J Szaflarski et al. Stroke. 1995 Jun.

Abstract

Background and purpose: We tested the hypothesis that cerebral hypoxia-ischemia selectively stimulates interleukin-1 beta (IL-1 beta) and tumor necrosis factor-alpha (TNF-alpha) gene expression in brain regions susceptible to irreversible injury in perinatal rats.

Methods: To elicit focal hypoxic-ischemic brain injury, 7-day-old perinatal (P7) rats were subjected to right carotid artery ligation followed by 3 hours of 8% O2 exposure and were killed 0 to 48 hours after hypoxia. Regional tissue IL-1 beta and TNF-alpha mRNA content were measured by reverse transcription followed by polymerase chain reaction amplification (RT-PCR) in samples prepared from cortex and hippocampus of the lesioned and contralateral hemispheres. cDNAs were amplified with primers specific for IL-1 beta, TNF-alpha, and the housekeeping gene glyceraldehyde-3-phosphate dehydrogenase (GAPDH), which served as an internal control. The RT-PCR products were subjected to Southern blot analysis and hybridized with 32P-labeled gene-specific probes. Radioactivity was measured in excised bands, and results were normalized on the basis of levels of GAPDH expression.

Results: In unlesioned P7 brain, IL-1 beta mRNA was barely detectable. In lesioned forebrain, there was a marked, transient stimulation of IL-1 beta mRNA expression, peaking at 4 hours after hypoxia. Hybridization signal was increased 16- to 30-fold over values from contralateral hemisphere samples in three independent assays (P < .05 comparing values in left and right cortex and in left and right hippocampus with the Kruskal-Wallis ranking test); by 24 hours after hypoxia, levels returned to normal. Similar transient increases in TNF-alpha mRNA expression were detected.

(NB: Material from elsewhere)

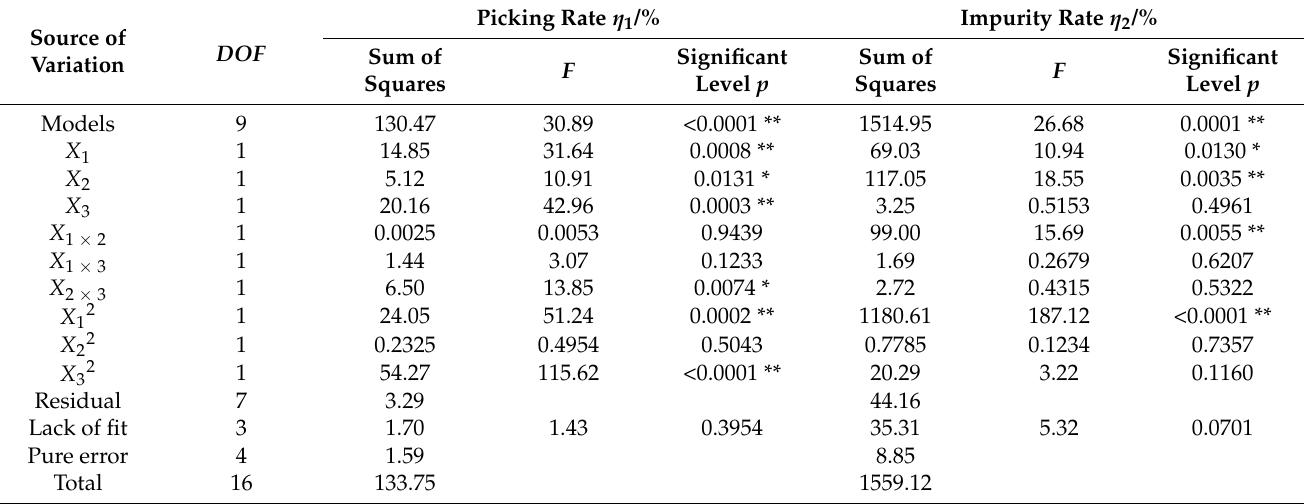
Table 5. Analysis of variance of regression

In a closely related model of perinatal brain injury elicited by focal intracerebral N-methyl-D-aspartate injection, there was a corresponding acute stimulation of IL-1 beta and TNF-alpha mRNA expression at 4 hours after injection.

Conclusions: These results suggest that IL-1 beta and TNF-alpha may play important roles in the response of the developing brain to acute hypoxic-ischemic injury.